Developer Tip: You can run this exact scenario locally:
cargo run --example supply_chain_demo. It builds the graph, calculates risks, and outputs a JSON tree of cascading failures.
3. Knowledge Graph: Clinical Trials
Source: examples/clinical_trials_demo.rs + examples/knowledge_graph_demo.rs
Medical research is unstructured. Trials, drugs, and conditions are buried in text documents.
The Scenario: A researcher wants to find “Drugs used for Hypertension that have a mechanism similar to ACE inhibitors.”
The Solution (Graph RAG):
- Ingest: Load ClinicalTrials.gov data into Samyama.
- Embed: Use the “Auto-Embed” pipeline to turn the “Mechanism of Action” text into vectors.
- Query:
- Vector Search: Find drugs with description similar to “ACE inhibitor”.
- Graph Filter:
MATCH (drug)-[:TREATS]->(c:Condition {name: 'Hypertension'}).
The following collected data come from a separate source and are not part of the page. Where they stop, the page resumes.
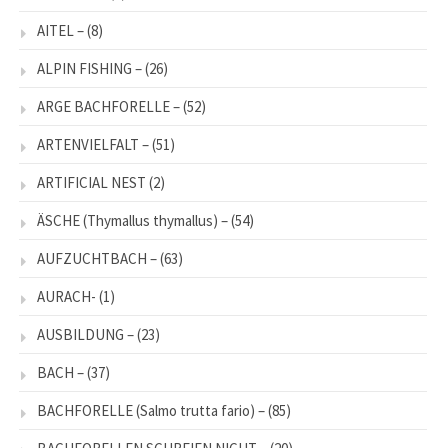
AITEL –
(8)
ALPIN FISHING –
(26)
ARGE BACHFORELLE –
(52)
ARTENVIELFALT –
(51)
ARTIFICIAL NEST
(2)
ÄSCHE (Thymallus thymallus) –
(54)
AUFZUCHTBACH –
(63)
AURACH-
(1)
AUSBILDUNG –
(23)
BACH –
(37)
BACHFORELLE (Salmo trutta fario) –
(85)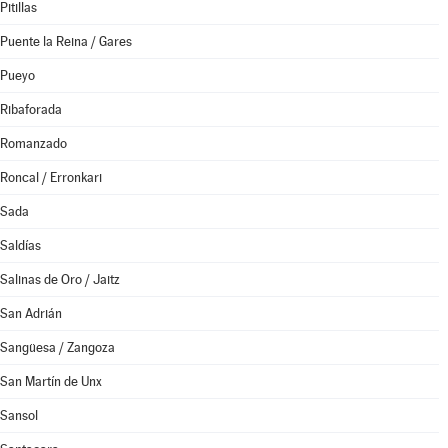
Pitillas
Puente la Reina / Gares
Pueyo
Ribaforada
Romanzado
Roncal / Erronkari
Sada
Saldías
Salinas de Oro / Jaitz
San Adrián
Sangüesa / Zangoza
San Martín de Unx
Sansol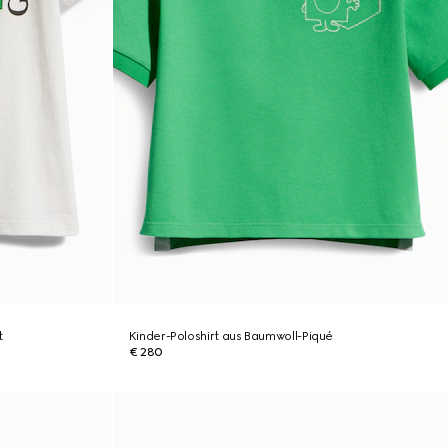
t
Kinder-Poloshirt aus Baumwoll-Piqué
€ 280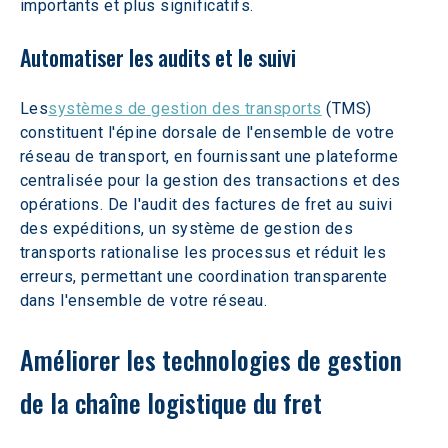
importants et plus significatifs.
Automatiser les audits et le suivi
Les
systèmes de gestion des transports
 (TMS) 
constituent l'épine dorsale de l'ensemble de votre 
réseau de transport, en fournissant une plateforme 
centralisée pour la gestion des transactions et des 
opérations. De l'audit des factures de fret au suivi 
des expéditions, un système de gestion des 
transports rationalise les processus et réduit les 
erreurs, permettant une coordination transparente 
dans l'ensemble de votre réseau.
Améliorer les technologies de gestion 
de la chaîne logistique du fret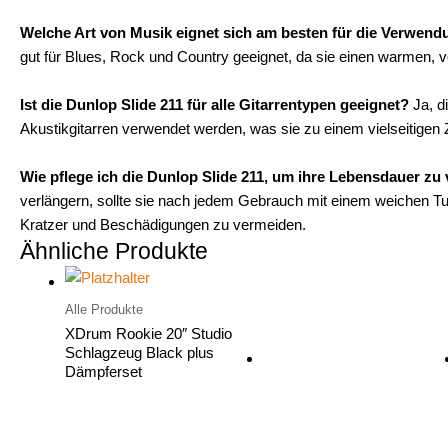
Welche Art von Musik eignet sich am besten für die Verwend
gut für Blues, Rock und Country geeignet, da sie einen warmen, voll
Ist die Dunlop Slide 211 für alle Gitarrentypen geeignet?
Ja, d
Akustikgitarren verwendet werden, was sie zu einem vielseitigen 
Wie pflege ich die Dunlop Slide 211, um ihre Lebensdauer zu
verlängern, sollte sie nach jedem Gebrauch mit einem weichen T
Kratzer und Beschädigungen zu vermeiden.
Ähnliche Produkte
Alle Produkte
XDrum Rookie 20″ Studio
Schlagzeug Black plus
Dämpferset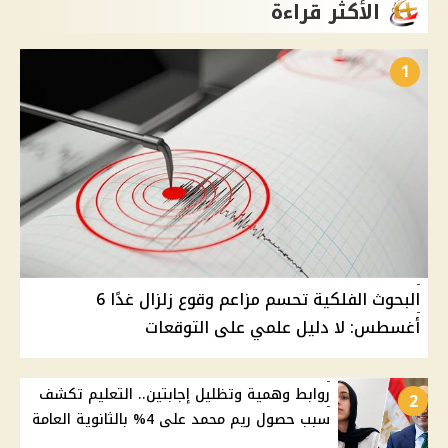
الأكثر قراءة
1
البحوث الفلكية تحسم مزاعم وقوع زلزال غدًا 6
أغسطس: لا دليل علمي على التوقعات
روابط وهمية وتظليل إجابتين.. التعليم تكشف
2
سبب حصول ريم محمد على 4% بالثانوية العامة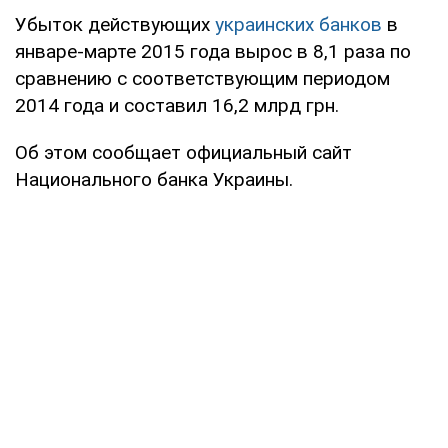
Убыток действующих
украинских банков
в
январе-марте 2015 года вырос в 8,1 раза по
сравнению с соответствующим периодом
2014 года и составил 16,2 млрд грн.
Об этом сообщает официальный сайт
Национального банка Украины.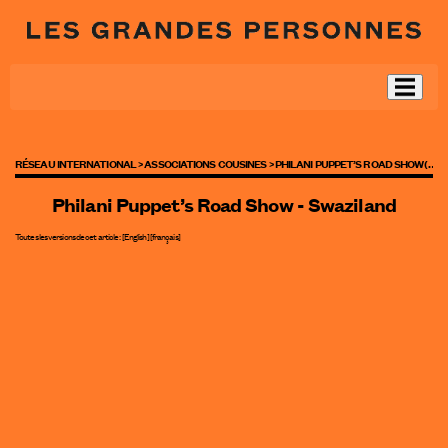
RÉSEAU INTERNATIONAL >
ASSOCIATIONS COUSINES >
PHILANI PUPPET’S ROAD SHOW (…)
Philani Puppet’s Road Show - Swaziland
Toutes les versions de cet article :
[
English
]
[français]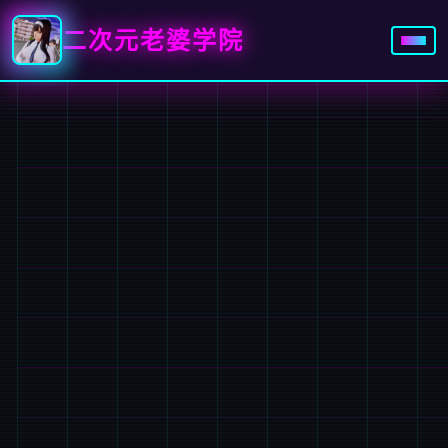
二次元老婆学院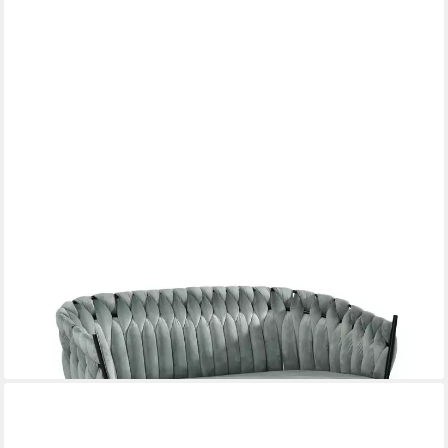
COMPLEO
Polsterbank 2-Sitzer, Geflecht, velvet, ROSE perfekt für den Flur
449,00 €
lieferbar in 4 Wochen
+3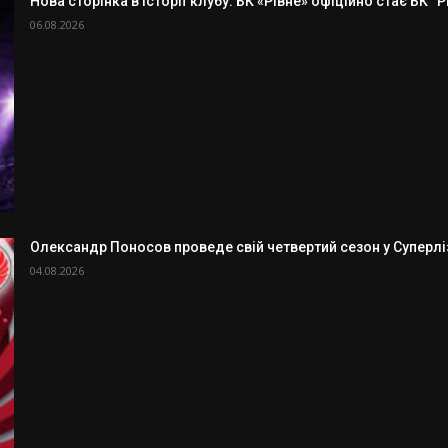
Нова сторінка в історії клубу. БК «Рівне» офіційно стає БК “
06.08.2026
Олександр Поносов проведе свій четвертий сезон у Суперлізі
04.08.2026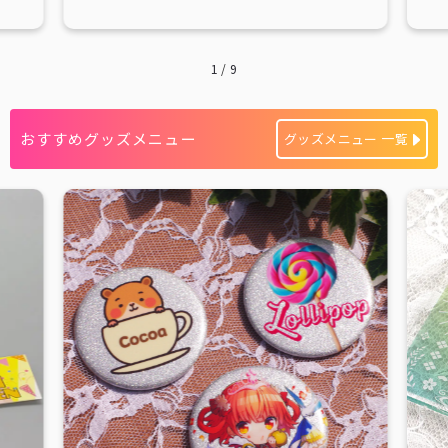
1
/
9
おすすめグッズメニュー
グッズメニュー 一覧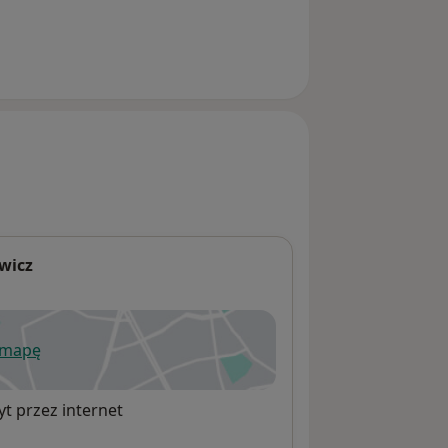
wicz
 mapę
wiera się w nowej karcie
t przez internet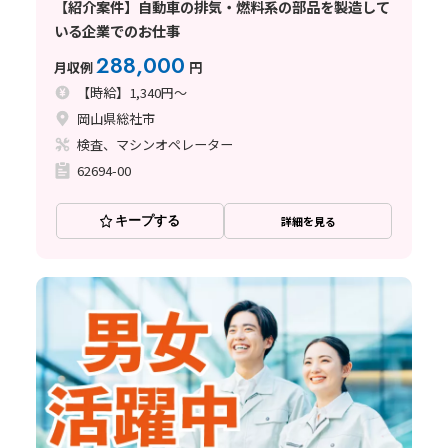
【紹介案件】自動車の排気・燃料系の部品を製造して
いる企業でのお仕事
288,000
月収例
円
【時給】1,340円～
岡山県総社市
検査、マシンオペレーター
62694-00
キープする
詳細を見る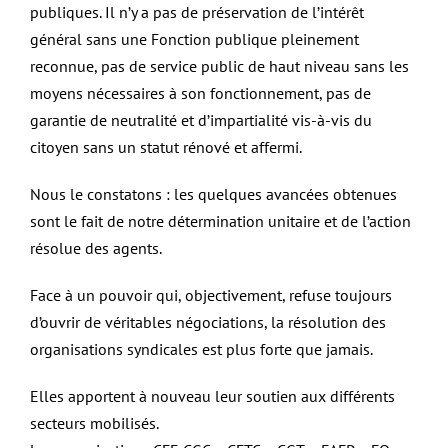
publiques. Il n’y a pas de préservation de l’intérêt
général sans une Fonction publique pleinement
reconnue, pas de service public de haut niveau sans les
moyens nécessaires à son fonctionnement, pas de
garantie de neutralité et d’impartialité vis-à-vis du
citoyen sans un statut rénové et affermi.
Nous le constatons : les quelques avancées obtenues
sont le fait de notre détermination unitaire et de l’action
résolue des agents.
Face à un pouvoir qui, objectivement, refuse toujours
d’ouvrir de véritables négociations, la résolution des
organisations syndicales est plus forte que jamais.
Elles apportent à nouveau leur soutien aux différents
secteurs mobilisés.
4. Smart Manufacturing: Production Optimization
Source: examples/smart_manufacturing_demo.rs
In a modern factory, thousands of variables must be balanced: machine speed, energy cost, and maintenance schedules.
The Solution: Samyama uses its built-in Jaya or GWO (Grey Wolf Optimizer) to adjust production rates across the graph. The objective is to maximize output while keeping total energy consumption below a specific threshold (the constraint).
5. Enterprise SOC: Threat Hunting
Source: examples/enterprise_soc_demo.rs
Security Operations Centers (SOC) deal with millions of events (logins, file access, network traffic).
The Solution: By modeling logs as a graph, security analysts can run Pathfinding algorithms to trace the “Lateral Movement” of an attacker.
- Graph RAG: Use vector search to find “unusual login behavior” semantically similar to known attack patterns.
6. Healthcare: Resource Allocation
Source: examples/clinical_trials_demo.rs (Resource management variant)
Hospitals must constantly balance budget constraints with patient wait times across departments like ER, ICU, and Surgery.
The Solution: Samyama models each department as a node with properties for current staffing (Doctors, Nurses) and equipment (Beds).
- Optimization: Using the Jaya algorithm, Samyama calculates the optimal distribution of 1,000+ staff members across the entire hospital network.
- The Result: Minimize “Total Weighted Wait Time” while ensuring no department falls below “Minimum Staffing” regulations.
7. Social Network Analysis
Source: examples/social_network_demo.rs
Model and analyze social graphs with community detection, influence propagation, and friend-of-friend recommendations. Demonstrates how PageRank and CDLP algorithms identify key influencers and natural communities within large networks.
8. PCA & Dimensionality Reduction
Source: examples/pca_demo.rs
Demonstrates Principal Component Analysis on node feature vectors. Reduces high-dimensional property data (e.g., user profiles with 10+ numeric attributes) down to 2-3 principal components for visualization and clustering. Showcases both the Randomized SVD and Power Iteration solvers.
The Interactive Experience: run_all_examples.sh
To make these use cases accessible, Samyama includes a comprehensive, menu-driven script: scripts/run_all_examples.sh. This script allows users to:
- Build the entire engine and its dependencies.
- Start the Samyama server with a single keystroke.
- Run any of the embedded Rust demos (Banking, Supply Chain, etc.).
- Execute the new Python Client Demo (
examples/simple_client_demo.py), which showcases the high-performance Python bindings over the RESP protocol.
This interactive tool, combined with our Graph Visualizer (scripts/visualize.py), allows developers to see the graph structure and optimization results in real-time, bridging the gap between abstract algorithms and concrete business value.